Most of you probably know that the earth's orbit around the sun takes 365 and a quarter days, thus necessitating this extra day in February called Leap Day, every four years. It's kind of fun! Maybe you know someone who was born on February 29 and you enjoy making jokes about how they're only turning eight this year, or whatever. But did you know that because of the imperfection of this math, and the fact that the earth's orbit is, more exactly, 365.24219 days, we actually have to correct for the extra time we accrue with Leap Days every 100 years by skipping the Leap Year tradition, thereby re-correcting and shaving off an extra day.

But, as the video from Vox explains above, this then sets us a bit behind over longer spans, which necessitates skipping the skipped Leap Year every 400 years, and doing it anyway, as we did in 2000 — 11 Points further explains that in years that are also divisible by 400, there will always be a Leap Year, but otherwise, the turn of a century is always going to skip the leap year tradition.
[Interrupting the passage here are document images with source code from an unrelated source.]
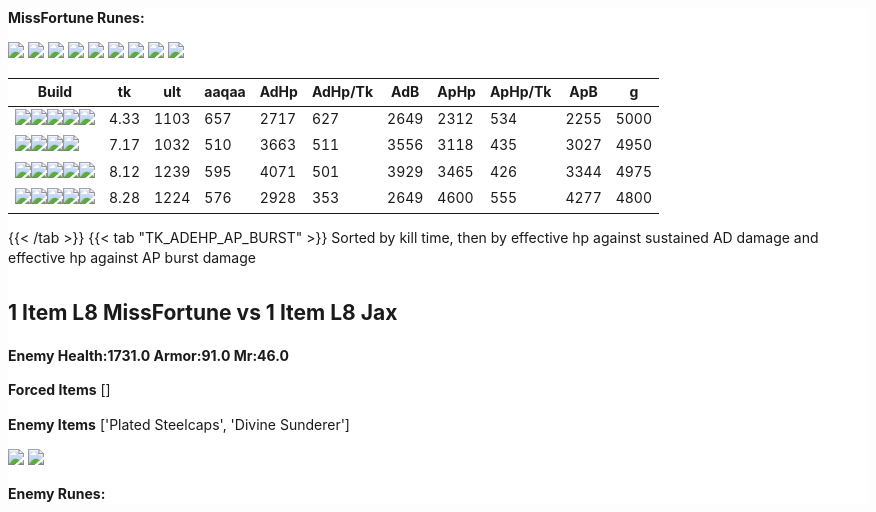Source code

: **MissFortune Runes:**


![](/Styles/Precision/PressTheAttack/PressTheAttack.png)
![](/Styles/Precision/Overheal.png)
![](/Styles/Precision/LegendAlacrity/LegendAlacrity.png)
![](/Styles/Precision/CutDown/CutDown.png)
![](/Styles/Sorcery/AbsoluteFocus/AbsoluteFocus.png)
![](/Styles/Sorcery/GatheringStorm/GatheringStorm.png)
![](/StatMods/StatModsAttackSpeedIcon.png)
![](/StatMods/StatModsAdaptiveForceIcon.png)
![](/StatMods/StatModsArmorIcon.png)





 Build |tk|ult|aaqaa|AdHp|AdHp/Tk|AdB|ApHp|ApHp/Tk|ApB|g
-|-|-|-|-|-|-|-|-|-|-
![](/item/6672.png)![](/item/1001.png)![](/item/1053.png)![](/item/1055.png)![](/item/1036.png)|4.33|1103|657|2717|627|2649|2312|534|2255|5000
![](/item/3161.png)![](/item/1001.png)![](/item/1053.png)![](/item/1055.png)|7.17|1032|510|3663|511|3556|3118|435|3027|4950
![](/item/6673.png)![](/item/1001.png)![](/item/1055.png)![](/item/1037.png)![](/item/1036.png)|8.12|1239|595|4071|501|3929|3465|426|3344|4975
![](/item/3156.png)![](/item/1001.png)![](/item/1053.png)![](/item/1055.png)![](/item/1036.png)|8.28|1224|576|2928|353|2649|4600|555|4277|4800
{{< /tab >}}
{{< tab "TK_ADEHP_AP_BURST" >}}
Sorted by kill time, then by effective hp against sustained AD damage and effective hp against AP burst damage
## 1 Item L8 MissFortune vs 1 Item L8 Jax

**Enemy Health:1731.0 Armor:91.0 Mr:46.0**


**Forced Items** []








**Enemy Items** ['Plated Steelcaps', 'Divine Sunderer']





![](/item/3047.png)
![](/item/6632.png)



**Enemy Runes:**
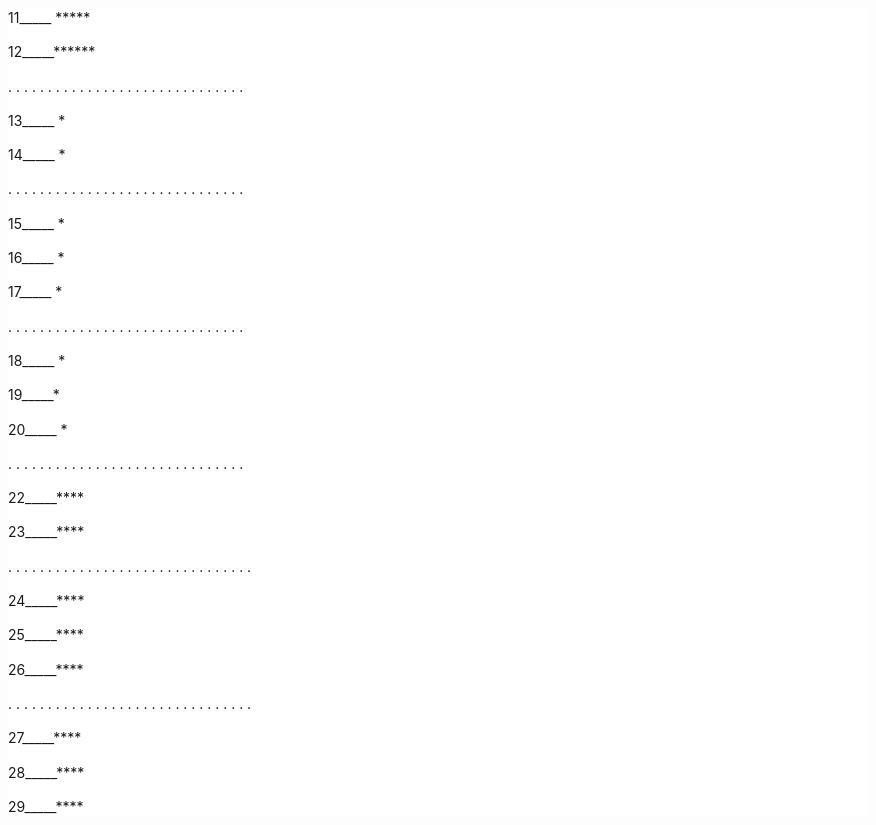 
11_____ *****


12_____******


. . . . . . . . . . . . . . . . . . . . . . . . . . . . . .


13_____ *


14_____ *


. . . . . . . . . . . . . . . . . . . . . . . . . . . . . .


15_____ *


16_____ *


17_____ *


. . . . . . . . . . . . . . . . . . . . . . . . . . . . . .


18_____ *


19_____*


20_____ *


. . . . . . . . . . . . . . . . . . . . . . . . . . . . . .



22_____****


23_____****


. . . . . . . . . . . . . . . . . . . . . . . . . . . . . . .


24_____****


25_____****


26_____****


. . . . . . . . . . . . . . . . . . . . . . . . . . . . . . .


27_____****


28_____****


29_____****
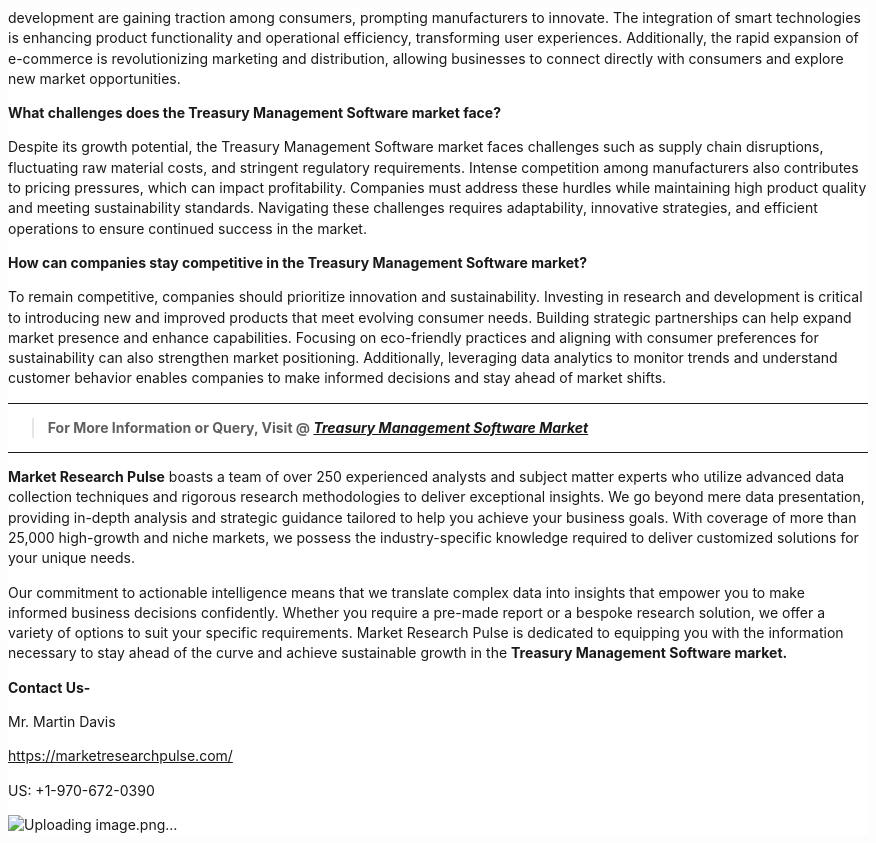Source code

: development are gaining traction among consumers, prompting manufacturers to innovate. The integration of smart technologies is enhancing product functionality and operational efficiency, transforming user experiences. Additionally, the rapid expansion of e-commerce is revolutionizing marketing and distribution, allowing businesses to connect directly with consumers and explore new market opportunities.</p><p><strong>What challenges does the Treasury Management Software market face?</strong></p><p>Despite its growth potential, the Treasury Management Software market faces challenges such as supply chain disruptions, fluctuating raw material costs, and stringent regulatory requirements. Intense competition among manufacturers also contributes to pricing pressures, which can impact profitability. Companies must address these hurdles while maintaining high product quality and meeting sustainability standards. Navigating these challenges requires adaptability, innovative strategies, and efficient operations to ensure continued success in the market.</p><p><strong>How can companies stay competitive in the Treasury Management Software market?</strong></p><p>To remain competitive, companies should prioritize innovation and sustainability. Investing in research and development is critical to introducing new and improved products that meet evolving consumer needs. Building strategic partnerships can help expand market presence and enhance capabilities. Focusing on eco-friendly practices and aligning with consumer preferences for sustainability can also strengthen market positioning. Additionally, leveraging data analytics to monitor trends and understand customer behavior enables companies to make informed decisions and stay ahead of market shifts.</p><hr /><blockquote><p><strong>For More Information or Query, Visit @&nbsp;<em><a href="https://marketresearchpulse.com/report/87229/treasury-management-software-market?utm_source=Linkedin&utm_medium=0114">Treasury Management Software Market</a></em></strong></p></blockquote><hr /><p><strong>Market Research Pulse</strong> boasts a team of over 250 experienced analysts and subject matter experts who utilize advanced data collection techniques and rigorous research methodologies to deliver exceptional insights. We go beyond mere data presentation, providing in-depth analysis and strategic guidance tailored to help you achieve your business goals. With coverage of more than 25,000 high-growth and niche markets, we possess the industry-specific knowledge required to deliver customized solutions for your unique needs.</p><p>Our commitment to actionable intelligence means that we translate complex data into insights that empower you to make informed business decisions confidently. Whether you require a pre-made report or a bespoke research solution, we offer a variety of options to suit your specific requirements. Market Research Pulse is dedicated to equipping you with the information necessary to stay ahead of the curve and achieve sustainable growth in the <strong>Treasury Management Software market.</strong></p><p><strong>Contact Us-</strong></p><p>Mr. Martin Davis</p><p>https://marketresearchpulse.com/</p><p>US: +1-970-672-0390</p>
![Uploading image.png…]()
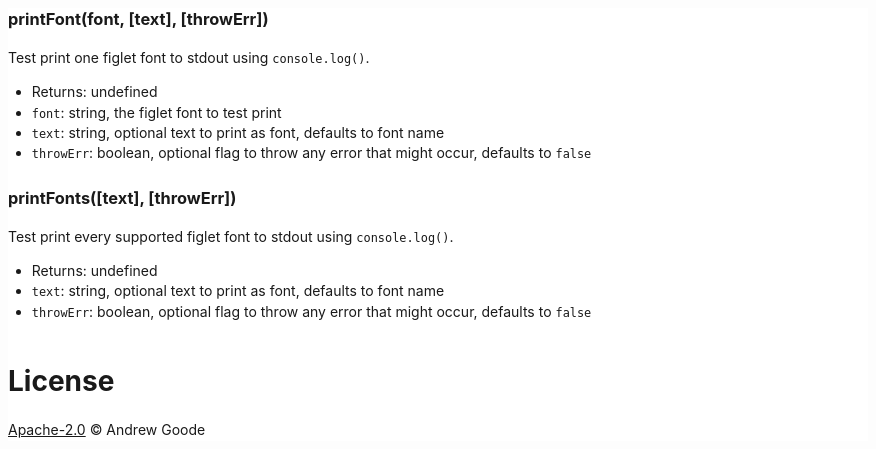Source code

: ### printFont(font, [text], [throwErr])

Test print one figlet font to stdout using `console.log()`.

- Returns: undefined
- `font`: string, the figlet font to test print
- `text`: string, optional text to print as font, defaults to font name
- `throwErr`: boolean, optional flag to throw any error that might occur, defaults to `false`

### printFonts([text], [throwErr])

Test print every supported figlet font to stdout using `console.log()`.

- Returns: undefined
- `text`: string, optional text to print as font, defaults to font name
- `throwErr`: boolean, optional flag to throw any error that might occur, defaults to `false`

# License

[Apache-2.0](http://www.apache.org/licenses/LICENSE-2.0) © Andrew Goode
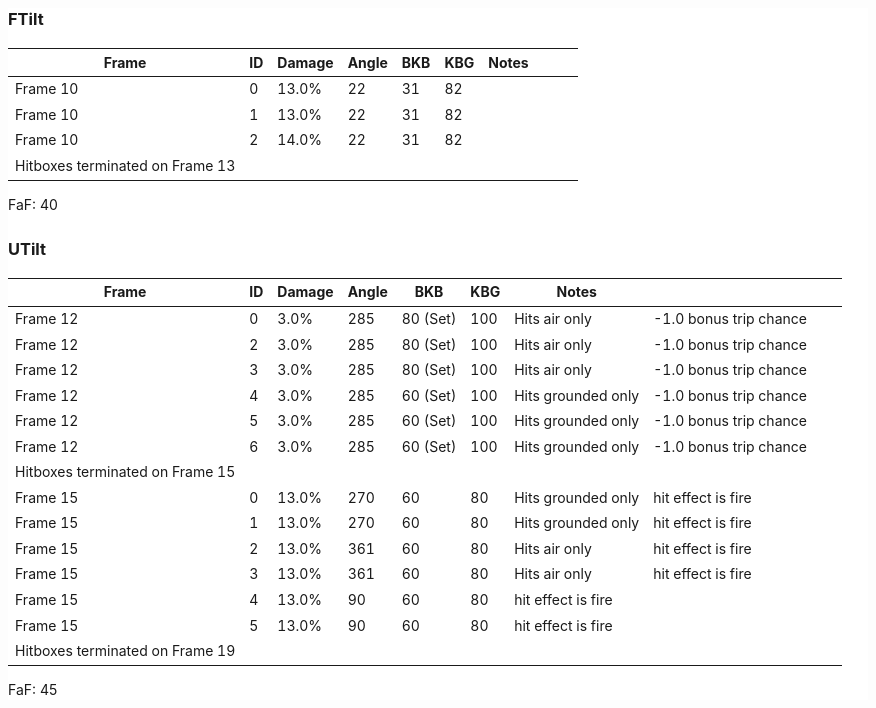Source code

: 
### FTilt
|Frame|ID|Damage|Angle|BKB|KBG|Notes| | | |
|-|-|-|-|-|-|-|-|-|-|
|Frame 10| 0| 13.0%| 22| 31| 82|
|Frame 10| 1| 13.0%| 22| 31| 82|
|Frame 10| 2| 14.0%| 22| 31| 82|
|Hitboxes terminated on Frame 13|


FaF: 40







### UTilt
|Frame|ID|Damage|Angle|BKB|KBG|Notes| | | |
|-|-|-|-|-|-|-|-|-|-|
|Frame 12| 0|  3.0%|  285|  80 (Set)|  100| Hits air only| -1.0 bonus trip chance|
|Frame 12| 2|  3.0%|  285|  80 (Set)|  100| Hits air only| -1.0 bonus trip chance|
|Frame 12| 3|  3.0%|  285|  80 (Set)|  100| Hits air only| -1.0 bonus trip chance|
|Frame 12| 4|  3.0%|  285|  60 (Set)|  100| Hits grounded only| -1.0 bonus trip chance|
|Frame 12| 5|  3.0%|  285|  60 (Set)|  100| Hits grounded only| -1.0 bonus trip chance|
|Frame 12| 6|  3.0%|  285|  60 (Set)|  100| Hits grounded only| -1.0 bonus trip chance|
|Hitboxes terminated on Frame 15|
|Frame 15| 0|  13.0%|  270|  60|  80| Hits grounded only| hit effect is fire|
|Frame 15| 1|  13.0%|  270|  60|  80| Hits grounded only| hit effect is fire|
|Frame 15| 2|  13.0%|  361|  60|  80| Hits air only| hit effect is fire|
|Frame 15| 3|  13.0%|  361|  60|  80| Hits air only| hit effect is fire|
|Frame 15| 4|  13.0%|  90|  60|  80| hit effect is fire|
|Frame 15| 5|  13.0%|  90|  60|  80| hit effect is fire|
|Hitboxes terminated on Frame 19|


FaF: 45


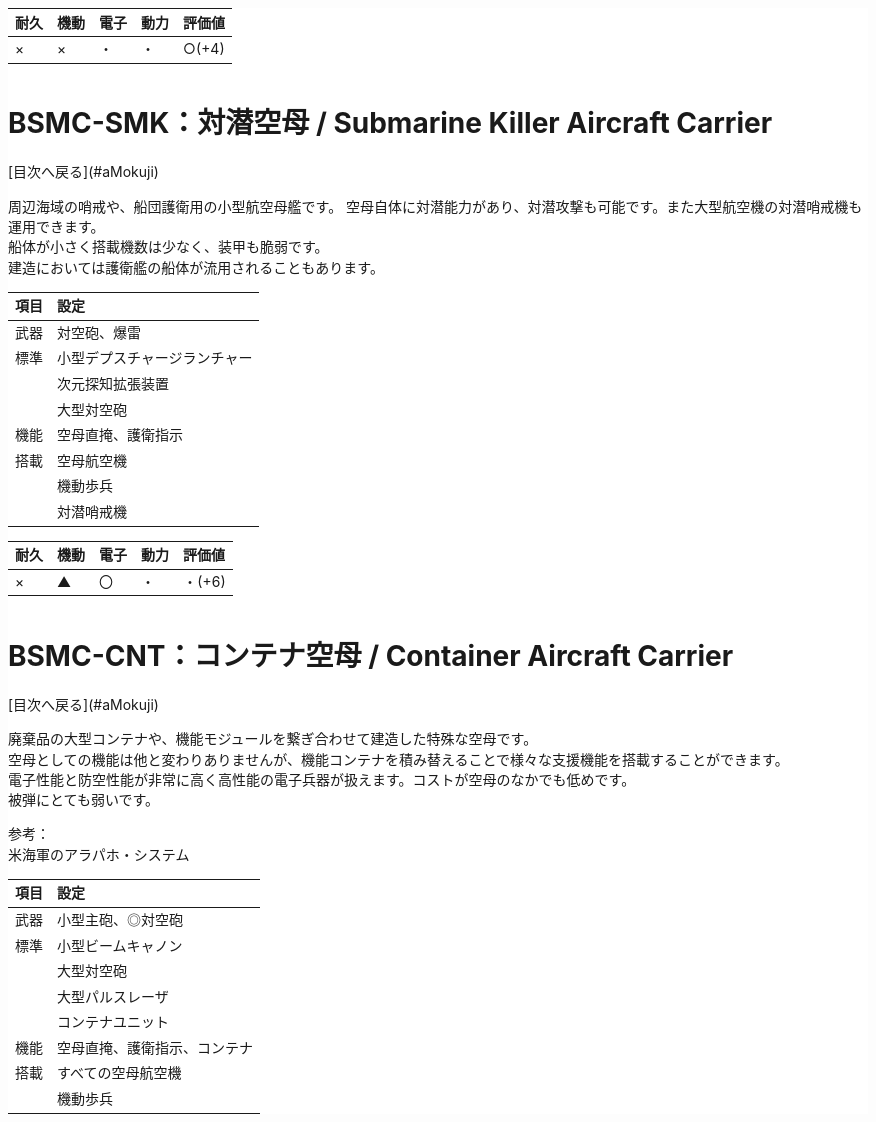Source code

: |耐久  |機動  |電子  |動力  |評価値    |
|:--|:--|:--|:--|:--|
| ×   | ×   | ・   | ・   | ○(+4)   |
  





<h1 id="aSubmarineKillerAircraftCarrier">BSMC-SMK：対潜空母 / Submarine Killer Aircraft Carrier</h1>  
  [目次へ戻る](#aMokuji)  
  
周辺海域の哨戒や、船団護衛用の小型航空母艦です。
空母自体に対潜能力があり、対潜攻撃も可能です。また大型航空機の対潜哨戒機も運用できます。  
船体が小さく搭載機数は少なく、装甲も脆弱です。  
建造においては護衛艦の船体が流用されることもあります。  

|項目  |設定  |
|:--|:--|
|武器  |対空砲、爆雷  |
|標準  |小型デプスチャージランチャー  |
|      |次元探知拡張装置  |
|      |大型対空砲  |
|機能  |空母直掩、護衛指示  |
|搭載  |空母航空機  |
|      |機動歩兵  |
|      |対潜哨戒機  |

|耐久  |機動  |電子  |動力  |評価値    |
|:--|:--|:--|:--|:--|
| ×   | ▲   | 〇   | ・   | ・(+6)   |
  





<h1 id="aContainerAircraftCarrier">BSMC-CNT：コンテナ空母 / Container Aircraft Carrier</h1>  
  [目次へ戻る](#aMokuji)  
  
廃棄品の大型コンテナや、機能モジュールを繋ぎ合わせて建造した特殊な空母です。  
空母としての機能は他と変わりありませんが、機能コンテナを積み替えることで様々な支援機能を搭載することができます。  
電子性能と防空性能が非常に高く高性能の電子兵器が扱えます。コストが空母のなかでも低めです。  
被弾にとても弱いです。  

参考：  
米海軍のアラパホ・システム  

|項目  |設定  |
|:--|:--|
|武器  |小型主砲、◎対空砲  |
|標準  |小型ビームキャノン  |
|      |大型対空砲  |
|      |大型パルスレーザ  |
|      |コンテナユニット  |
|機能  |空母直掩、護衛指示、コンテナ  |
|搭載  |すべての空母航空機  |
|      |機動歩兵  |
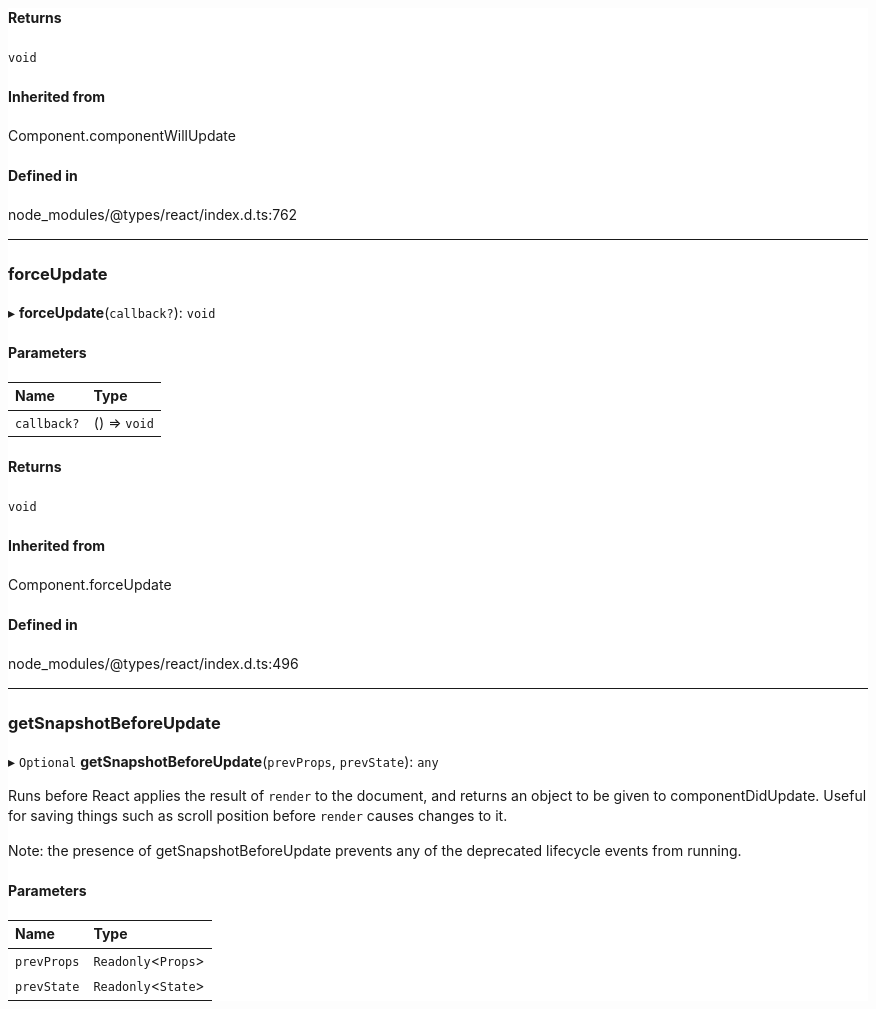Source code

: #### Returns

`void`

#### Inherited from

Component.componentWillUpdate

#### Defined in

node_modules/@types/react/index.d.ts:762

___

### forceUpdate

▸ **forceUpdate**(`callback?`): `void`

#### Parameters

| Name | Type |
| :------ | :------ |
| `callback?` | () => `void` |

#### Returns

`void`

#### Inherited from

Component.forceUpdate

#### Defined in

node_modules/@types/react/index.d.ts:496

___

### getSnapshotBeforeUpdate

▸ `Optional` **getSnapshotBeforeUpdate**(`prevProps`, `prevState`): `any`

Runs before React applies the result of `render` to the document, and
returns an object to be given to componentDidUpdate. Useful for saving
things such as scroll position before `render` causes changes to it.

Note: the presence of getSnapshotBeforeUpdate prevents any of the deprecated
lifecycle events from running.

#### Parameters

| Name | Type |
| :------ | :------ |
| `prevProps` | `Readonly`<`Props`\> |
| `prevState` | `Readonly`<`State`\> |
Therefore, though very few of us are likely to still be alive, there will be no Leap Day in the year 2100.

Of course Neil deGrasse Tyson has jumped into the conversation on Twitter to point out that this is all arbitrary, and there's no reason why we couldn't solve the partial day problem in other ways.

An extra "Leap Week" might be sort of awesome, actually.

30 Rock most famously celebrated (and mocked) Leap Day by creating a series of fictional traditions that only exist in the show's parallel reality, like Leap Day William, who exchanges candy for children's tears. Also, it's a "magical extra day" in which you get to do the things you would never do in real life, all while wearing blue and yellow.

Co-creator Robert Carlock tells Vulture that it was one of his "favorite episodes to be involved in," and "The hardest part was the three-line exchange explaining how this had never been discussed before, why it was such a big deal, and why Liz Lemon didn't know about it when we saw her four years ago during the previous Leap Day."

As you can hear in the full-episode video below, she first explains that she grew up in Amish country and didn't really know anything outside of Amish holidays, and the reason she missed the office celebration four years earlier was "certainly" not because she was "on a Michael's Crafts crafting cruise."